Selection:

He orchestrated the
January arrest of one of the leaders of the Sinaloa cartel, Alfredo Beltran
Leyva. (Several Sinaloa members have been arrested in Mexico City since the
beginning of the year.) The week before, Roberto Velasco Bravo died when he was
shot in the head at close range by two armed men near his home in Mexico City.
He was the director of organized criminal investigations in a tactical analysis
unit of the federal police. The Mexican government believes the Sinaloa drug
cartel ordered the assassinations of Velasco Bravo and Millan Gomez. Combined
with the assassination of other federal police officials in Mexico City, we now
see a pattern of intensifying warfare in Mexico City.

Task instructions:
1. Answer these questions about the passage on Sinaloa cartel killings, one per line:
(a) Which Sinaloa cartel leader was arrested in January?
(b) What position did Roberto Velasco Bravo hold?
(c) Whom does the Mexican government believe ordered the assassinations of Velasco Bravo and Millan Gomez?
2. Please write the next few sentences of the passage on Sinaloa cartel killings, picking up after its final sentence.
The material after this point is separate from the passage on Sinaloa cartel killings.

Data excerpts:
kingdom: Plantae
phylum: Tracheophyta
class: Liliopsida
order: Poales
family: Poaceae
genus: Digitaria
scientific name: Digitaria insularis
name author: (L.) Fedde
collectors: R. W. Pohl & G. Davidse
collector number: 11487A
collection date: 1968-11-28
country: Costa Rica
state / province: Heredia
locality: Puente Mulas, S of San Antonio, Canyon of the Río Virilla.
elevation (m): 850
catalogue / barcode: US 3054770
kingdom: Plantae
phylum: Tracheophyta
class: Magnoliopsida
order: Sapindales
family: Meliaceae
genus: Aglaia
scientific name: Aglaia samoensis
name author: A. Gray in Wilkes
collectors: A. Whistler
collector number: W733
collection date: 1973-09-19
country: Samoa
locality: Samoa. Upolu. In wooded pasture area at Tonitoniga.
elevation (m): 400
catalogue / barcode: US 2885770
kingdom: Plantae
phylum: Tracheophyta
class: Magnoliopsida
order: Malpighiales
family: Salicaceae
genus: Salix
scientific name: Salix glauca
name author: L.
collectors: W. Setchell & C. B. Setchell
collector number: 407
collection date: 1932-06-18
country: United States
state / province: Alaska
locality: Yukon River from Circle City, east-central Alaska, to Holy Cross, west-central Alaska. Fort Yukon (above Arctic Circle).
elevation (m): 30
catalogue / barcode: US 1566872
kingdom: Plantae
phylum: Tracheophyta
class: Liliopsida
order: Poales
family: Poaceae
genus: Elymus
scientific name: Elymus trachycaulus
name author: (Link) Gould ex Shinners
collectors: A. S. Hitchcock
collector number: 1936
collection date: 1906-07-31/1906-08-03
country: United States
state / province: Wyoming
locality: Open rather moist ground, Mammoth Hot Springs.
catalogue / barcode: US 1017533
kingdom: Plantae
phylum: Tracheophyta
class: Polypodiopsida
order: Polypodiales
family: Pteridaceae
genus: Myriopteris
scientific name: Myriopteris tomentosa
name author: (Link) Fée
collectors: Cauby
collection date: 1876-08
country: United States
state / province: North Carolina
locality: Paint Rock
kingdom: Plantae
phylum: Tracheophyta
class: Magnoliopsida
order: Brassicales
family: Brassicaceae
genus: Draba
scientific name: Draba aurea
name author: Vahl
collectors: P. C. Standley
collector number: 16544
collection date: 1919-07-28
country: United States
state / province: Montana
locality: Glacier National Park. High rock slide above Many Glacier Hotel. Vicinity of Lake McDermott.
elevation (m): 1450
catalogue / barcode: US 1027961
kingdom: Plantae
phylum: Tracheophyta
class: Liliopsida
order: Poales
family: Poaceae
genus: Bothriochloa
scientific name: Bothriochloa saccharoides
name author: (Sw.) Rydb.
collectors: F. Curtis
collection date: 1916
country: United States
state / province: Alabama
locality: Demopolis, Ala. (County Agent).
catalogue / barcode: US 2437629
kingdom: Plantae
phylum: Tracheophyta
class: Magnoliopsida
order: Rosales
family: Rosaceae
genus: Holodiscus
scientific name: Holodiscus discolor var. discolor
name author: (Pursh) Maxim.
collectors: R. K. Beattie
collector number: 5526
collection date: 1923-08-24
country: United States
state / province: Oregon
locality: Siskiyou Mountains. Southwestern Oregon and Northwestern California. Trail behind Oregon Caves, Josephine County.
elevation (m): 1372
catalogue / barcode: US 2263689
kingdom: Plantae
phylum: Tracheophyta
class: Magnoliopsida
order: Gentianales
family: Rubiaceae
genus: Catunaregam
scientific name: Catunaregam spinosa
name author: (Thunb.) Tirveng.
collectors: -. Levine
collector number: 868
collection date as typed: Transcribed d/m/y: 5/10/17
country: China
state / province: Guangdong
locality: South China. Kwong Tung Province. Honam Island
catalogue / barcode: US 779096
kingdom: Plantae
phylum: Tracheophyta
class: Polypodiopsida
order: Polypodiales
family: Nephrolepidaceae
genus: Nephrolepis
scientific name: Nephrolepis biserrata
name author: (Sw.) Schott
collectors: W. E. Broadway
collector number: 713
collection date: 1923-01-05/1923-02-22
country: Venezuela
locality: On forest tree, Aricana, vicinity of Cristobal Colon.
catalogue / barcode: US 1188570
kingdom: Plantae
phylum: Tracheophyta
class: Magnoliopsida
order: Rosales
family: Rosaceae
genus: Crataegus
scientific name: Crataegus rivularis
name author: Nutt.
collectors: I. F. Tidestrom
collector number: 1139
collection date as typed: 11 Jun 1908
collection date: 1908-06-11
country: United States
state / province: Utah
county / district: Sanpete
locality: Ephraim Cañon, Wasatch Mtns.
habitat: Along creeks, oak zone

Answers to the exercise:
1.
(a) Alfredo Beltran Leyva
(b) Director of organized criminal investigations in a tactical analysis unit of the federal police
(c) The Sinaloa drug cartel

2.
The
fighting also extended to the killing of the son of the Sinaloa cartel leader,
Joaquin “El Chapo” Guzman Loera, who was killed outside a shopping center in
Culiacan, the capital of Sinaloa state. Also killed was the son of reputed top
Sinaloa money launderer Blanca Margarita Cazares Salazar in an attack carried
out by 40 gunmen. According to sources, Los Zetas, the enforcement arm of the
rival Gulf cartel, carried out the attack. Reports also indicate a split
between Sinaloa and a resurgent Juarez cartel, which also could have been
behind the Millan Gomez killing.
Spiraling Violence
Violence
along the U.S.-Mexican border has been intensifying for several years, and
there have been attacks in Mexico City. But last week was noteworthy not so
much for the body count, but for the type of people being killed. Very senior
government police officials in Mexico City were killed along with senior
Sinaloa cartel operatives in Sinaloa state. In other words, the killings are
extending from low-level operatives to higher-ranking ones, and the attacks are
reaching into enemy territory, so to speak. Mexican government officials are
being killed in Mexico City, Sinaloan operatives in Sinaloa. The conflict is
becoming more intense and placing senior officials at risk.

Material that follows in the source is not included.